There was Chesterton again, bearing the toast-rack balanced on the tip of a respectful ringer.

This time even Lucy realised that it must be the same toast, and her hand, lifted in the act of pouring out tea, trembled, for she feared the explosion that was bound to come.

How extraordinary. There was no explosion. Everard hadn't—it seemed incredible—noticed. His attention was so much fixed on what she was doing with his cup, he was watching her so carefully lest she should fill it a hair's-breadth fuller than he liked, that all he said to Chesterton as she put the toast on the table was, 'Let this be a lesson to you.' But there was no gusto in it; it was quite mechanical.

'Yes sir,' said Chesterton.

She waited.

He waved.

She went.

The door hadn't been shut an instant before Wemyss exclaimed, 'Why, if that slovenly hussy hasn't forgotten——' And too much incensed to continue he stared at the tea-tray.

'What? What?' asked Lucy startled, also staring at the tea-tray.

'Why, the sugar.'

'Oh, I'll call her back—she's only just gone——'

'Sit down, Lucy.'

'But she's just outside——'

'Sit down, I tell you.'

Lucy sat.

Then she remembered that neither she nor Everard ever had sugar in their tea, so naturally there was no point in calling Chesterton back.

'Oh, of course,' she said, smiling nervously, for what with one thing and another she was feeling shattered, 'how stupid of me. We don't want sugar.'

Wemyss said nothing. He was studying his watch, timing Chesterton. Then when the number of seconds needed to reach the kitchen had run out, he got up and rang the bell.

In due course Lizzie appeared. It seemed that the rule was that this particular bell should be answered by Lizzie.

'Chesterton,' said Wemyss.

In due course Chesterton appeared. She was less composed than when she brought back the teapot, than when she brought back the toast. She tried to hide it, but she was out of breath.

'Yes sir?' she said.

Wemyss took no notice, and went on drinking his tea.

Chesterton stood.

After a period of silence Lucy thought that perhaps it was expected of her as mistress of the house to tell her about the sugar; but then as they neither of them wanted any....

After a further period of silence, during which she anxiously debated whether it was this that they were all waiting for, she thought that perhaps Everard hadn't heard the parlourmaid come in; so she said—she was ashamed to hear how timidly it came out—'Chesterton is here, Everard.'

He took no notice, and went on eating bread and butter.

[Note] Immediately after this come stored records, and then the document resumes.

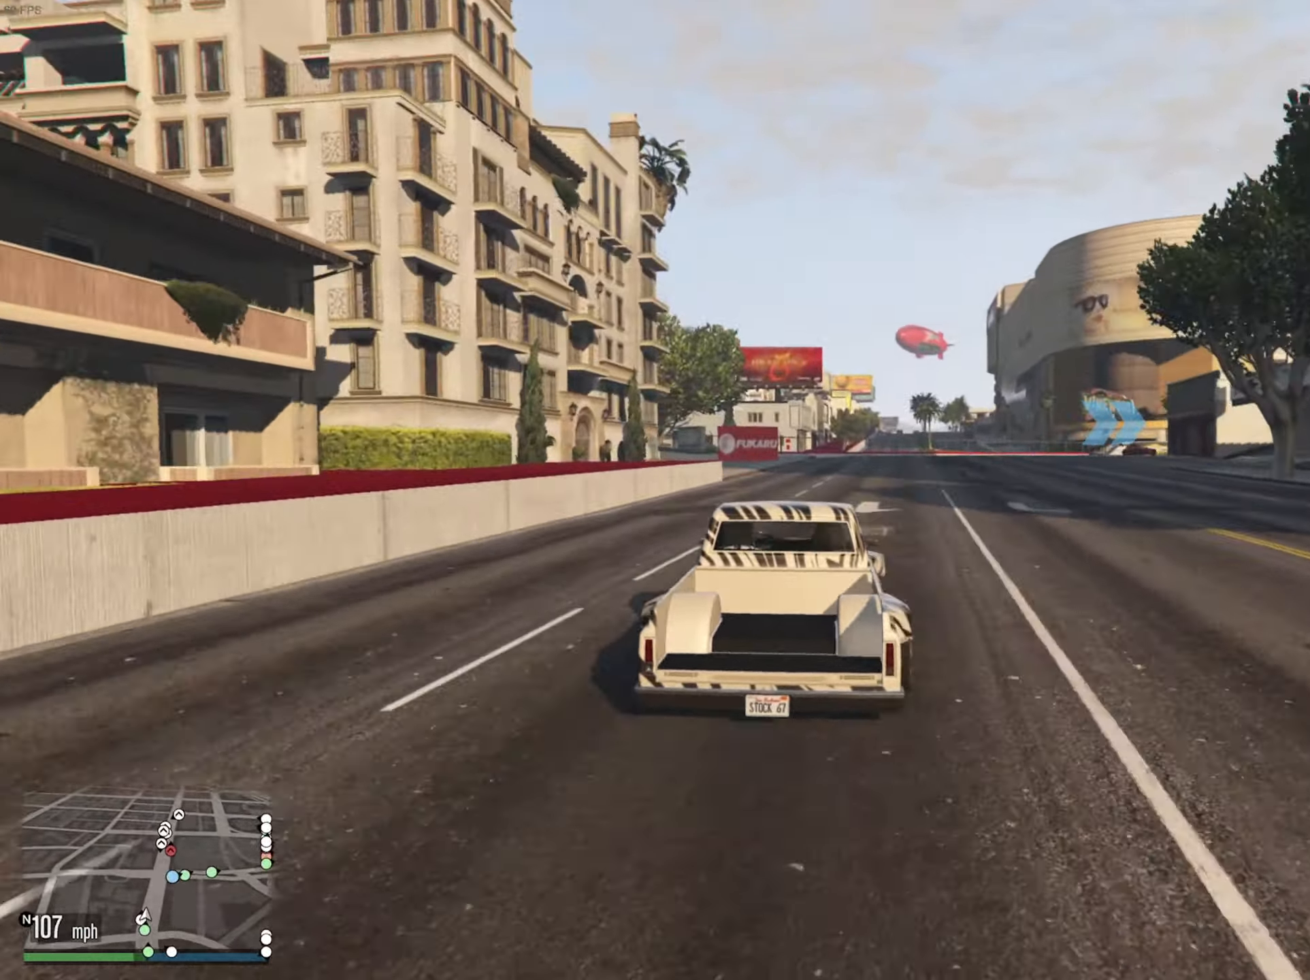
{"buttons": ["R2"], "left_stick": "center", "right_stick": "center", "events": [[50, "R2", "up"], [67, "left_stick", "down-right"], [200, "left_stick", "center"], [317, "left_stick", "down-right"], [450, "left_stick", "center"], [483, "R2", "down"]]}
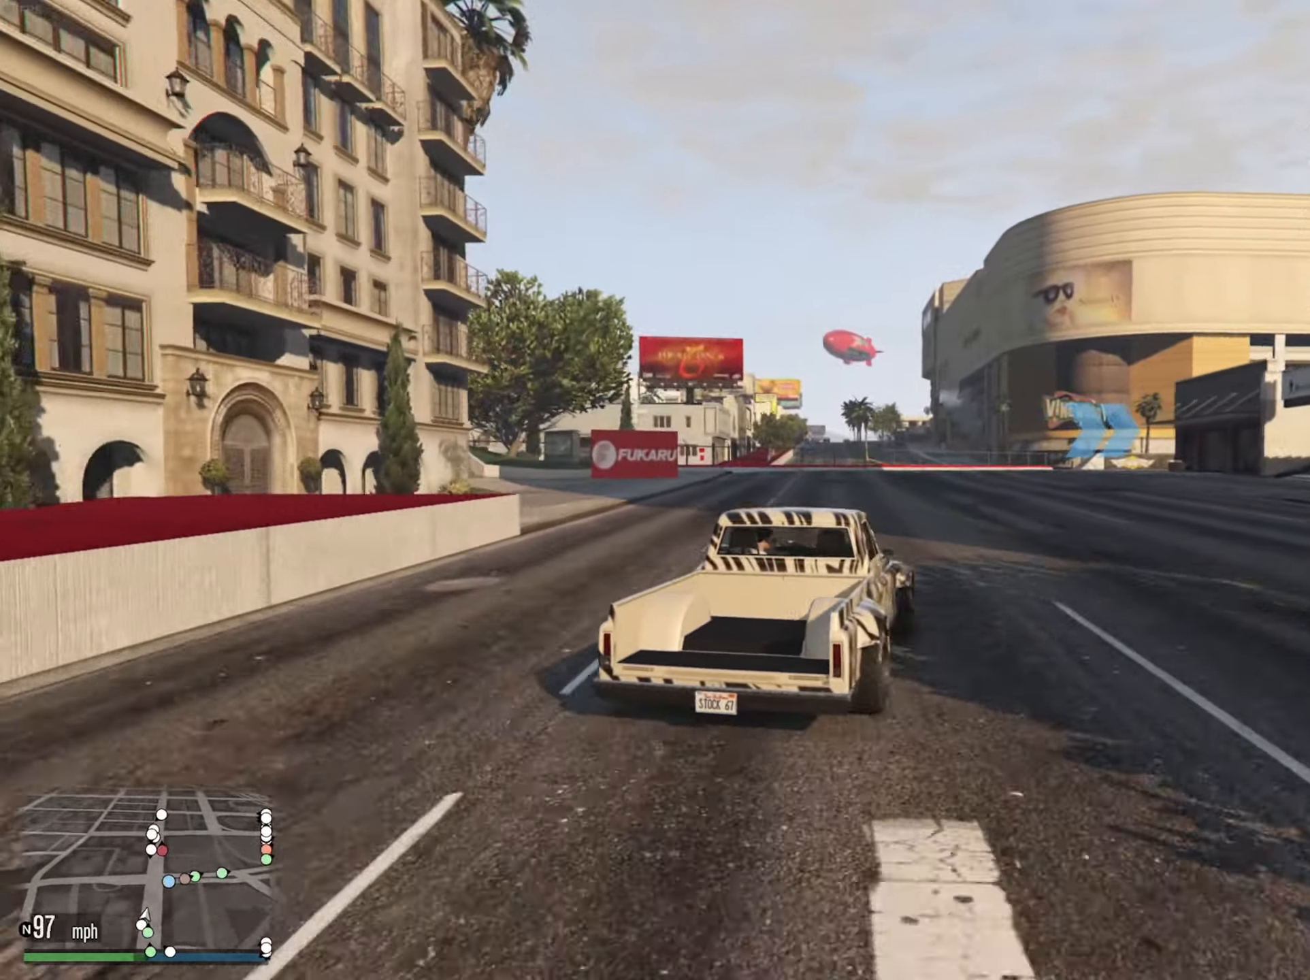
{"buttons": ["R2"], "left_stick": "down-right", "right_stick": "center", "events": [[384, "left_stick", "down-right"]]}
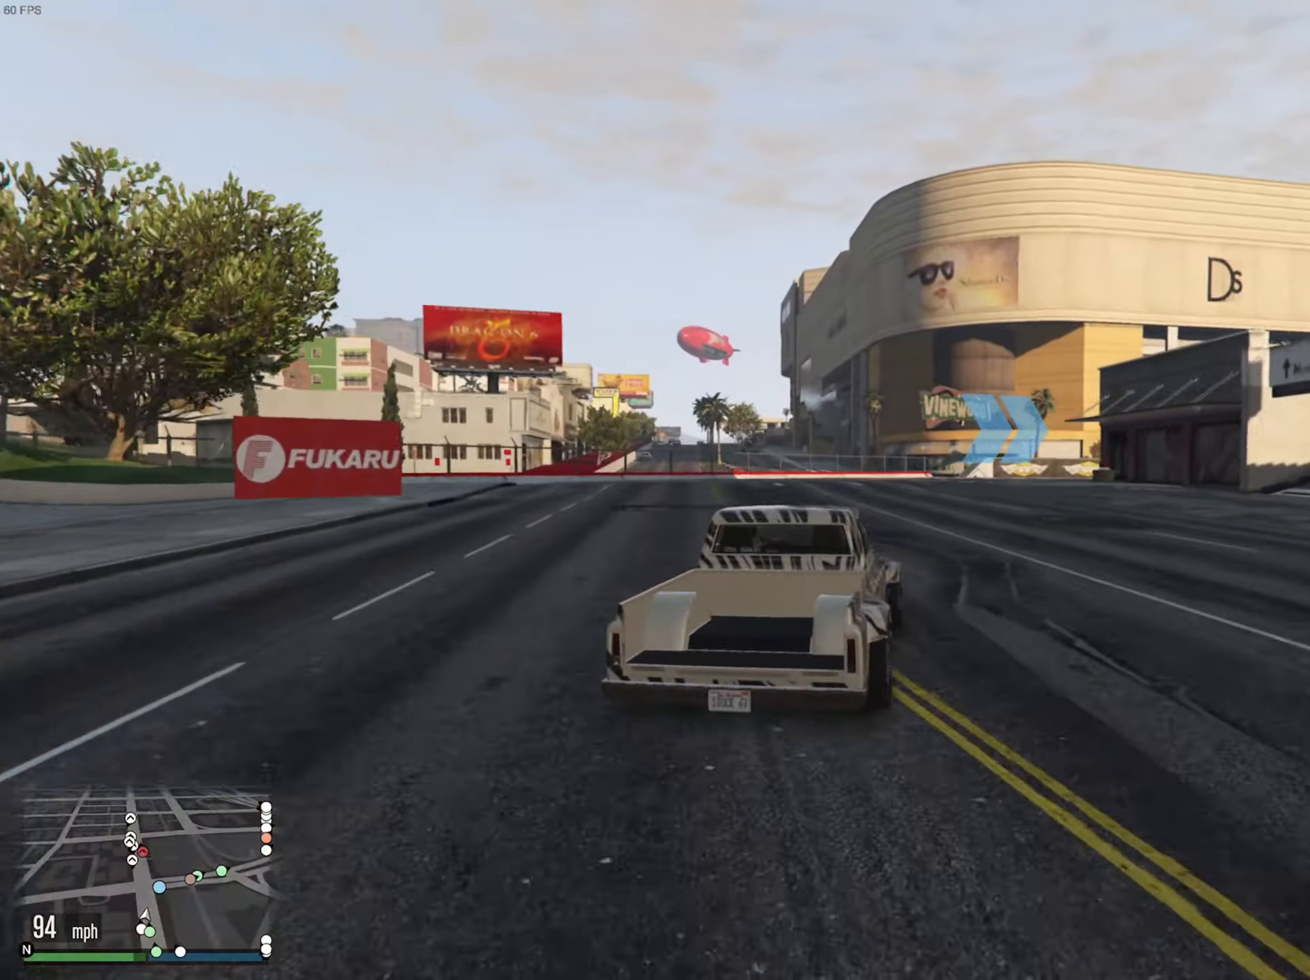
{"buttons": [], "left_stick": "down-right", "right_stick": "center", "events": [[34, "R2", "up"], [34, "left_stick", "center"], [117, "left_stick", "down-right"], [217, "left_stick", "center"], [400, "left_stick", "down-right"]]}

After a further period of anxious inward debate she concluded that it must after all be expected of her, as mistress of the house, to talk of the sugar; and the sugar was to be talked of not because they needed it but on principle. But what a roundabout way; how fatiguing and difficult. Why didn't Everard say what he wanted, instead of leaving her to guess?

'I think——' she stammered, flushing, for she was now very timid indeed, 'you've forgotten the sugar, Chesterton.'

'Will you not interfere!' exclaimed Wemyss very loud, putting down his cup with a bang.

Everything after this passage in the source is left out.